The input Start Marker

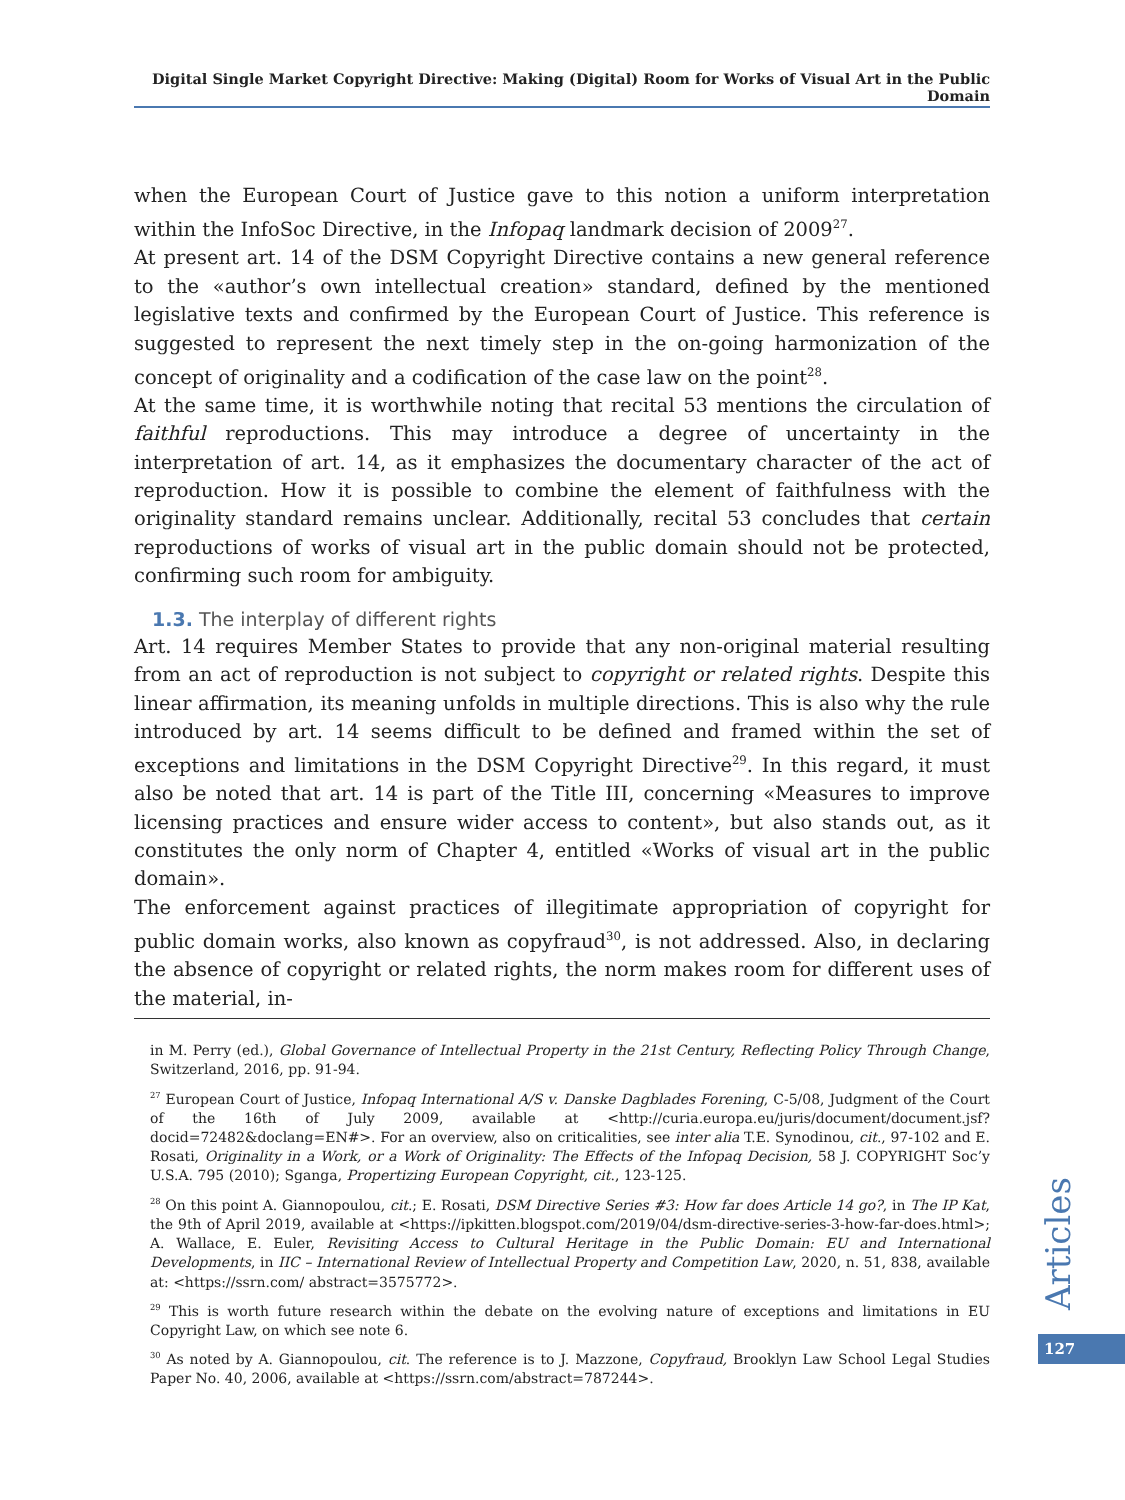Digital Single Market Copyright Directive: Making (Digital) Room for Works of Visual Art in the Public Domain
when the European Court of Justice gave to this notion a uniform interpretation within the InfoSoc Directive, in the Infopaq landmark decision of 2009<sup>27</sup>.
At present art. 14 of the DSM Copyright Directive contains a new general reference to the «author’s own intellectual creation» standard, defined by the mentioned legislative texts and confirmed by the European Court of Justice. This reference is suggested to represent the next timely step in the on-going harmonization of the concept of originality and a codification of the case law on the point<sup>28</sup>.
At the same time, it is worthwhile noting that recital 53 mentions the circulation of faithful reproductions. This may introduce a degree of uncertainty in the interpretation of art. 14, as it emphasizes the documentary character of the act of reproduction. How it is possible to combine the element of faithfulness with the originality standard remains unclear. Additionally, recital 53 concludes that certain reproductions of works of visual art in the public domain should not be protected, confirming such room for ambiguity.
1.3. The interplay of different rights
Art. 14 requires Member States to provide that any non-original material resulting from an act of reproduction is not subject to copyright or related rights. Despite this linear affirmation, its meaning unfolds in multiple directions. This is also why the rule introduced by art. 14 seems difficult to be defined and framed within the set of exceptions and limitations in the DSM Copyright Directive<sup>29</sup>. In this regard, it must also be noted that art. 14 is part of the Title III, concerning «Measures to improve licensing practices and ensure wider access to content», but also stands out, as it constitutes the only norm of Chapter 4, entitled «Works of visual art in the public domain».
The enforcement against practices of illegitimate appropriation of copyright for public domain works, also known as copyfraud<sup>30</sup>, is not addressed. Also, in declaring the absence of copyright or related rights, the norm makes room for different uses of the material, in-
in M. Perry (ed.), Global Governance of Intellectual Property in the 21st Century, Reflecting Policy Through Change, Switzerland, 2016, pp. 91-94.
<sup>27</sup> European Court of Justice, Infopaq International A/S v. Danske Dagblades Forening, C-5/08, Judgment of the Court of the 16th of July 2009, available at <http://curia.europa.eu/juris/document/document.jsf?docid=72482&doclang=EN#>. For an overview, also on criticalities, see inter alia T.E. Synodinou, cit., 97-102 and E. Rosati, Originality in a Work, or a Work of Originality: The Effects of the Infopaq Decision, 58 J. COPYRIGHT Soc’y U.S.A. 795 (2010); Sganga, Propertizing European Copyright, cit., 123-125.
<sup>28</sup> On this point A. Giannopoulou, cit.; E. Rosati, DSM Directive Series #3: How far does Article 14 go?, in The IP Kat, the 9th of April 2019, available at <https://ipkitten.blogspot.com/2019/04/dsm-directive-series-3-how-far-does.html>; A. Wallace, E. Euler, Revisiting Access to Cultural Heritage in the Public Domain: EU and International Developments, in IIC – International Review of Intellectual Property and Competition Law, 2020, n. 51, 838, available at: <https://ssrn.com/ abstract=3575772>.
<sup>29</sup> This is worth future research within the debate on the evolving nature of exceptions and limitations in EU Copyright Law, on which see note 6.
<sup>30</sup> As noted by A. Giannopoulou, cit. The reference is to J. Mazzone, Copyfraud, Brooklyn Law School Legal Studies Paper No. 40, 2006, available at <https://ssrn.com/abstract=787244>.
Articles
127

The input End Marker

(Exercise objective) Each entry above should be restated word for word, though no picture may appear in the copy.

(Task response)
Digital Single Market Copyright Directive: Making (Digital) Room for Works of Visual Art in the Public Domain
when the European Court of Justice gave to this notion a uniform interpretation within the InfoSoc Directive, in the Infopaq landmark decision of 2009<sup>27</sup>.
At present art. 14 of the DSM Copyright Directive contains a new general reference to the «author’s own intellectual creation» standard, defined by the mentioned legislative texts and confirmed by the European Court of Justice. This reference is suggested to represent the next timely step in the on-going harmonization of the concept of originality and a codification of the case law on the point<sup>28</sup>.
At the same time, it is worthwhile noting that recital 53 mentions the circulation of faithful reproductions. This may introduce a degree of uncertainty in the interpretation of art. 14, as it emphasizes the documentary character of the act of reproduction. How it is possible to combine the element of faithfulness with the originality standard remains unclear. Additionally, recital 53 concludes that certain reproductions of works of visual art in the public domain should not be protected, confirming such room for ambiguity.
1.3. The interplay of different rights
Art. 14 requires Member States to provide that any non-original material resulting from an act of reproduction is not subject to copyright or related rights. Despite this linear affirmation, its meaning unfolds in multiple directions. This is also why the rule introduced by art. 14 seems difficult to be defined and framed within the set of exceptions and limitations in the DSM Copyright Directive<sup>29</sup>. In this regard, it must also be noted that art. 14 is part of the Title III, concerning «Measures to improve licensing practices and ensure wider access to content», but also stands out, as it constitutes the only norm of Chapter 4, entitled «Works of visual art in the public domain».
The enforcement against practices of illegitimate appropriation of copyright for public domain works, also known as copyfraud<sup>30</sup>, is not addressed. Also, in declaring the absence of copyright or related rights, the norm makes room for different uses of the material, in-
in M. Perry (ed.), Global Governance of Intellectual Property in the 21st Century, Reflecting Policy Through Change, Switzerland, 2016, pp. 91-94.
<sup>27</sup> European Court of Justice, Infopaq International A/S v. Danske Dagblades Forening, C-5/08, Judgment of the Court of the 16th of July 2009, available at <http://curia.europa.eu/juris/document/document.jsf?docid=72482&doclang=EN#>. For an overview, also on criticalities, see inter alia T.E. Synodinou, cit., 97-102 and E. Rosati, Originality in a Work, or a Work of Originality: The Effects of the Infopaq Decision, 58 J. COPYRIGHT Soc’y U.S.A. 795 (2010); Sganga, Propertizing European Copyright, cit., 123-125.
<sup>28</sup> On this point A. Giannopoulou, cit.; E. Rosati, DSM Directive Series #3: How far does Article 14 go?, in The IP Kat, the 9th of April 2019, available at <https://ipkitten.blogspot.com/2019/04/dsm-directive-series-3-how-far-does.html>; A. Wallace, E. Euler, Revisiting Access to Cultural Heritage in the Public Domain: EU and International Developments, in IIC – International Review of Intellectual Property and Competition Law, 2020, n. 51, 838, available at: <https://ssrn.com/ abstract=3575772>.
<sup>29</sup> This is worth future research within the debate on the evolving nature of exceptions and limitations in EU Copyright Law, on which see note 6.
<sup>30</sup> As noted by A. Giannopoulou, cit. The reference is to J. Mazzone, Copyfraud, Brooklyn Law School Legal Studies Paper No. 40, 2006, available at <https://ssrn.com/abstract=787244>.
Articles
127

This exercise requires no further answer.